For decades, big corporations have used environmental initiatives like recycling or talk of consumers’ “carbon footprint” to shift responsibility onto individuals. By deflecting in this way, companies have been able to get away with their harmful practices for far too long. It was reported that between 1988 and 2017, a mere 100 companies were responsible for 71% of global greenhouse gas emissions in the fossil fuel and cement sector. Of course, this study is limited to just two sectors, but it’s fair to infer that to a large extent, a small number of major corporations are disproportionately responsible for the majority of global greenhouse gas emissions.
Once you put things into perspective like this, it seems laughable to focus mainly on the recycling habits of individuals.

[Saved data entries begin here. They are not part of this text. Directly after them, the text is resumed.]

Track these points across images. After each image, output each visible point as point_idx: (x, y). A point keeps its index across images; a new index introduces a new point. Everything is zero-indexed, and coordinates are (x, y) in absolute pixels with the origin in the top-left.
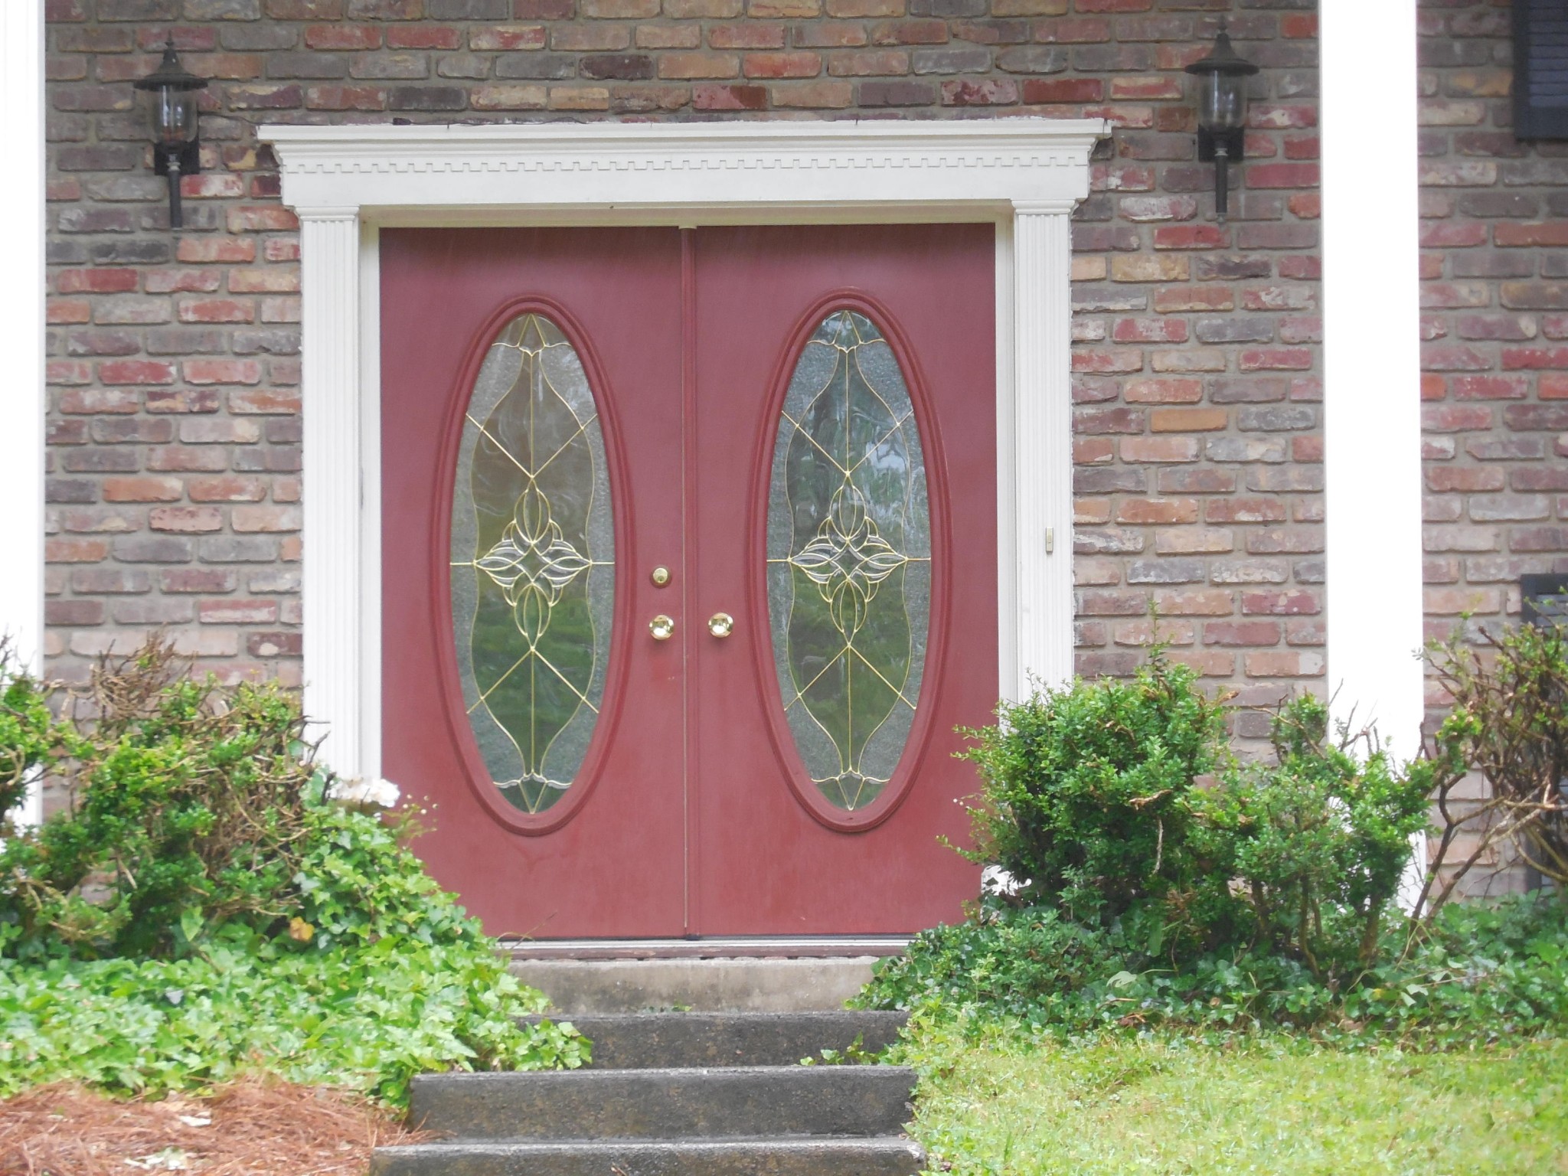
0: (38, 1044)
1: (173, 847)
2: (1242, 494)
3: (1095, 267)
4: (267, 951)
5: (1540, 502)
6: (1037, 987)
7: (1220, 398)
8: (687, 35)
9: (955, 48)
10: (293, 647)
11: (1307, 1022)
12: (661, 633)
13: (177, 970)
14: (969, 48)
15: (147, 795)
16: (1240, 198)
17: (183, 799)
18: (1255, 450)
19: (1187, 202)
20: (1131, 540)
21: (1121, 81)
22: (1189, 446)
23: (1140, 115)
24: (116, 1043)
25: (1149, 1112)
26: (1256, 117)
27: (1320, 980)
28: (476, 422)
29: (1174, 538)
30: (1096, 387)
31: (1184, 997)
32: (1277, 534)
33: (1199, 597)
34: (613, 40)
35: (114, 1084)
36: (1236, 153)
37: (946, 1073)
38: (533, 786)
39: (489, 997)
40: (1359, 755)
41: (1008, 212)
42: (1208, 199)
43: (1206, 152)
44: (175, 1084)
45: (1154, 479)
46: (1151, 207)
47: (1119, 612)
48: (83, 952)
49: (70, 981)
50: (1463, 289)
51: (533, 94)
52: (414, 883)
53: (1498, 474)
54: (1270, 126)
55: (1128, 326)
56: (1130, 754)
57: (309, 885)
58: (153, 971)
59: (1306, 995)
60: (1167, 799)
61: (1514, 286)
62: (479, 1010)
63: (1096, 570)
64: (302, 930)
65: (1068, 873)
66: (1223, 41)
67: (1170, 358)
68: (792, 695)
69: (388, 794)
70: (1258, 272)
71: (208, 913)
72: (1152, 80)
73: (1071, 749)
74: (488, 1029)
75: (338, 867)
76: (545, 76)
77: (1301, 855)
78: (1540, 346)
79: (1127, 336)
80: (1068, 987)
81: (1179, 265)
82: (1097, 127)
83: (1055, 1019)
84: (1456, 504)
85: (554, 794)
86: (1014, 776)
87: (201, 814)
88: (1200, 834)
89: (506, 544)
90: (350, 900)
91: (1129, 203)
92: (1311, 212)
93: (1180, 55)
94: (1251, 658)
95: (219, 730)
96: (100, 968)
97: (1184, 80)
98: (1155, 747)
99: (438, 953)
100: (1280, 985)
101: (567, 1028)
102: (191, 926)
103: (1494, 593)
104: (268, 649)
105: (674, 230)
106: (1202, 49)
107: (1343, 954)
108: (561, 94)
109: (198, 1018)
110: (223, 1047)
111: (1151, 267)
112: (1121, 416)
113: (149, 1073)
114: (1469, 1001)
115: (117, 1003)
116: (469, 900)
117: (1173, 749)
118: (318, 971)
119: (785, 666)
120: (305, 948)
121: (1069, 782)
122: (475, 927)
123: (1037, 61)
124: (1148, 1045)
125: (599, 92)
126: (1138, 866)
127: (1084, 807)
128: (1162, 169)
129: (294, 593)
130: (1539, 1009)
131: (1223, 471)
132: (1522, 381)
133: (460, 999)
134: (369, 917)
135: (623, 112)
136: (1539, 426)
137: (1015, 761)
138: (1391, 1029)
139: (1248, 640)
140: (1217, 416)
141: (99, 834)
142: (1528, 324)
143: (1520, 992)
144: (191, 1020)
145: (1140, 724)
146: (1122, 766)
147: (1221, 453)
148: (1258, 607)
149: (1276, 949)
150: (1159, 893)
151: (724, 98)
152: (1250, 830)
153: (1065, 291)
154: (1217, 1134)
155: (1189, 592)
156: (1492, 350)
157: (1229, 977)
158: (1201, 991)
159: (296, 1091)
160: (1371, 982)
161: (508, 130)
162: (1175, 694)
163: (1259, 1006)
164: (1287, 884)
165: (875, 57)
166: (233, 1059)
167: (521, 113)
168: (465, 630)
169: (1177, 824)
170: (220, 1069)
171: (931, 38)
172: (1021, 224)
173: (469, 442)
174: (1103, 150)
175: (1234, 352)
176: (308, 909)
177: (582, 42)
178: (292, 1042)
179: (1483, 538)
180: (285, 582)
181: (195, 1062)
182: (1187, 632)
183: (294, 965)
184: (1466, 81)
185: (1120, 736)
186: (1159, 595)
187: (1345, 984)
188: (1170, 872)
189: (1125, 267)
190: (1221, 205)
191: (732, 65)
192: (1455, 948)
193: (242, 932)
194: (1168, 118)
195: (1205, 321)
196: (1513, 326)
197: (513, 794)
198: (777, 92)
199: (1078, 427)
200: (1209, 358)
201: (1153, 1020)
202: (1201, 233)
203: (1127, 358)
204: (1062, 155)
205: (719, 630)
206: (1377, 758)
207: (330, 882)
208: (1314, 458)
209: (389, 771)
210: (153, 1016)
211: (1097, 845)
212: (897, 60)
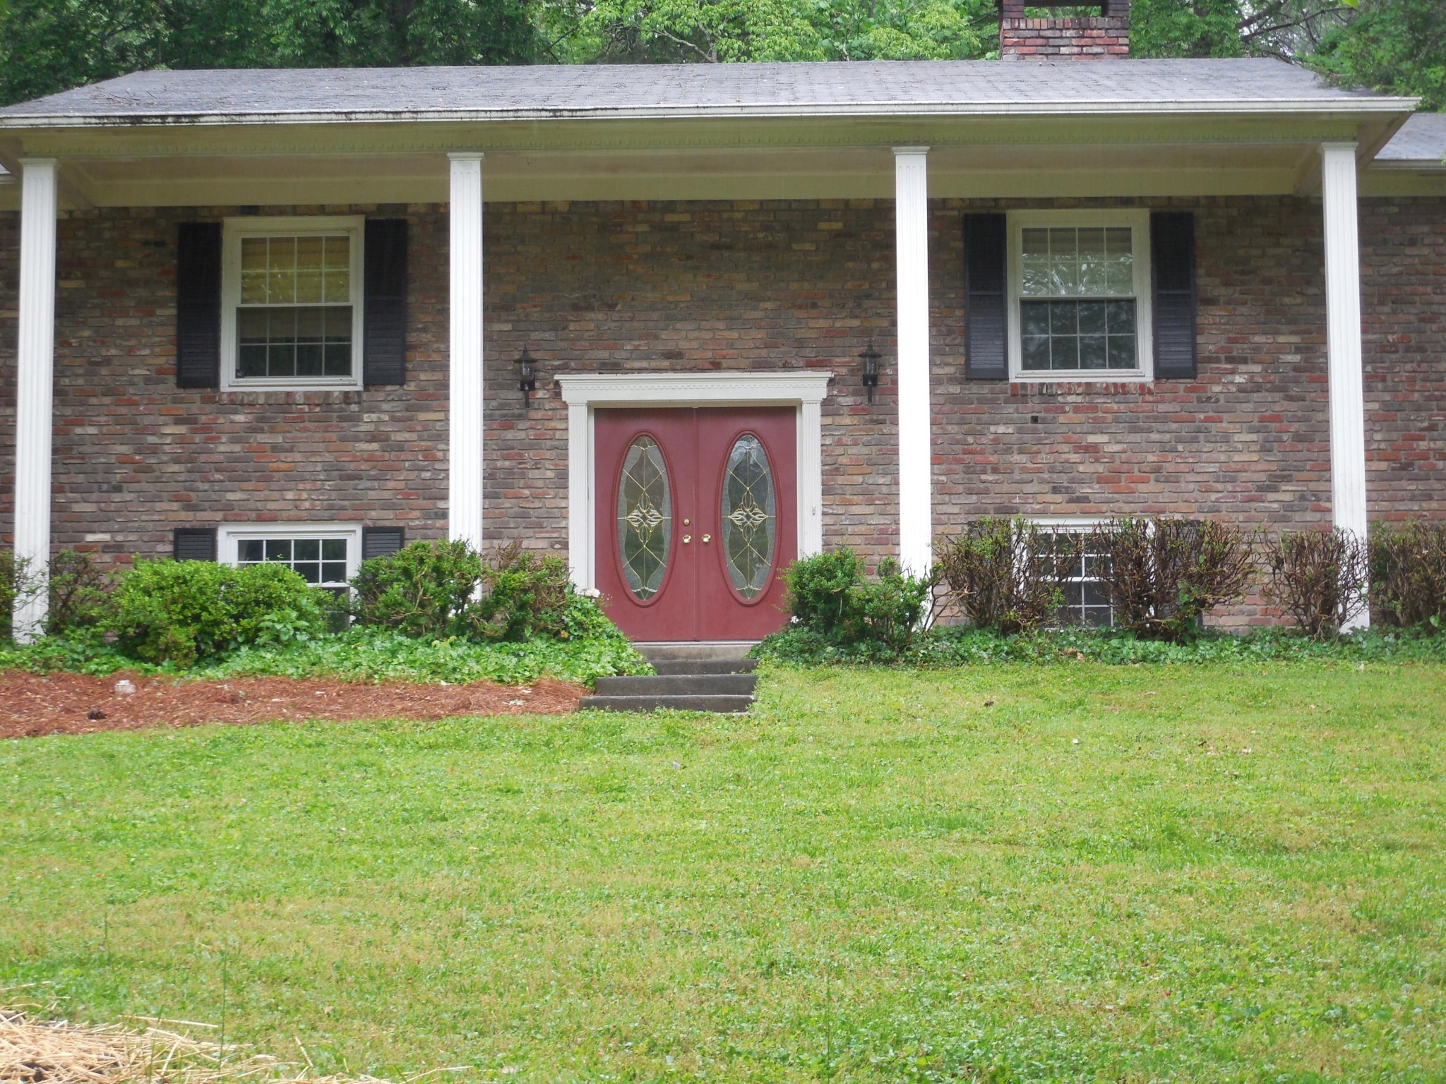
0: (476, 668)
1: (522, 606)
2: (877, 495)
3: (829, 420)
4: (553, 641)
5: (974, 497)
6: (802, 651)
7: (871, 463)
8: (695, 345)
9: (782, 349)
10: (565, 546)
11: (888, 662)
12: (686, 541)
13: (523, 646)
14: (787, 349)
15: (513, 589)
16: (877, 398)
17: (525, 591)
18: (881, 481)
19: (859, 399)
20: (841, 510)
21: (838, 360)
22: (860, 479)
23: (844, 371)
24: (502, 667)
25: (831, 687)
26: (882, 372)
27: (893, 649)
28: (626, 472)
29: (855, 509)
30: (829, 460)
31: (849, 655)
32: (888, 508)
33: (863, 528)
34: (671, 346)
35: (501, 681)
36: (875, 384)
37: (767, 676)
38: (645, 591)
39: (624, 655)
40: (905, 576)
41: (800, 403)
42: (866, 398)
43: (865, 383)
44: (521, 681)
45: (849, 490)
46: (848, 401)
47: (836, 533)
48: (493, 640)
49: (488, 649)
50: (949, 428)
51: (644, 364)
52: (600, 619)
53: (961, 488)
54: (886, 375)
55: (840, 440)
56: (831, 576)
57: (567, 620)
58: (515, 646)
59: (888, 653)
60: (843, 591)
61: (966, 427)
62: (620, 659)
63: (829, 520)
64: (564, 634)
65: (812, 615)
66: (870, 347)
67: (854, 450)
68: (730, 562)
69: (596, 593)
70: (882, 422)
71: (534, 628)
72: (847, 359)
73: (813, 574)
74: (622, 664)
75: (576, 614)
76: (648, 358)
77: (885, 608)
78: (974, 447)
79: (839, 443)
80: (812, 652)
81: (856, 420)
82: (830, 375)
83: (806, 661)
84: (947, 498)
85: (653, 594)
86: (795, 584)
87: (531, 596)
88: (855, 602)
89: (636, 512)
90: (580, 625)
91: (840, 399)
92: (896, 402)
93: (856, 351)
94: (879, 549)
95: (536, 569)
96: (498, 645)
97: (859, 359)
98: (840, 574)
99: (607, 642)
100: (879, 650)
101: (649, 665)
102: (528, 632)
103: (960, 527)
104: (557, 546)
105: (691, 409)
106: (864, 349)
107: (901, 641)
108: (653, 364)
109: (529, 661)
110: (536, 669)
111: (848, 421)
112: (837, 469)
113: (512, 677)
114: (940, 655)
115: (504, 655)
116: (620, 626)
117: (845, 575)
118: (570, 647)
119: (727, 552)
120: (566, 640)
121: (812, 585)
122: (621, 634)
123: (810, 353)
124: (836, 669)
125: (666, 363)
126: (834, 612)
127: (817, 593)
128: (851, 388)
129: (566, 528)
130: (963, 658)
131: (871, 487)
132: (968, 458)
133: (614, 655)
134: (586, 630)
135: (674, 370)
136: (974, 472)
137: (796, 579)
138: (914, 665)
139: (879, 543)
140: (869, 469)
141: (498, 602)
142: (970, 439)
143: (956, 652)
144: (527, 661)
145: (835, 567)
146: (829, 580)
147: (870, 481)
148: (882, 532)
149: (879, 639)
150: (841, 622)
151: (707, 365)
152: (870, 600)
153: (819, 428)
154: (851, 693)
155: (860, 527)
156: (958, 448)
157: (863, 647)
158: (854, 652)
159: (560, 683)
160: (909, 649)
161: (636, 376)
162: (846, 557)
163: (872, 657)
164: (882, 618)
165: (757, 351)
166: (540, 673)
167: (640, 370)
168: (622, 538)
169: (847, 599)
170: (535, 676)
171: (775, 346)
172: (804, 407)
173: (623, 479)
174: (831, 382)
175: (875, 449)
176: (566, 627)
177: (660, 347)
178: (559, 668)
179: (956, 509)
180: (563, 524)
181: (527, 674)
182: (859, 540)
183: (561, 645)
184: (950, 360)
185: (828, 570)
186: (850, 528)
187: (901, 650)
188: (845, 614)
189: (838, 420)
190: (870, 400)
191: (709, 354)
192: (937, 639)
193: (545, 635)
194: (853, 372)
195: (865, 438)
196: (965, 440)
197: (638, 594)
198: (724, 363)
199: (823, 473)
200: (866, 450)
201: (838, 662)
202: (863, 409)
203: (840, 450)
204: (818, 383)
205: (706, 540)
206: (911, 577)
207: (574, 619)
208: (897, 484)
209: (596, 587)
210: (515, 660)
211: (821, 606)
212: (764, 352)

While EDO does encourage individuals to partake in initiatives like clean ups or to end plastic pollution, this Earth Day they emphasise the need to “push for sustainable solutions across the board as voters and consumers”. It is vital that we as consumers support businesses that are serious about their environmental responsibility. Showing companies and stakeholders that their clients and consumers care about their green practices is essential to getting those changes to happen. This is the best way for us as individuals to get the ball rolling on the green economy. We must hold the private sector accountable and not be deceived into thinking that the climate crisis is our fault as individuals or our responsibility to solve alone. Mitigating climate change is such a monumental task that we will only be successful if action comes from the corporate sector, governments, and individuals working together to invest in our planet.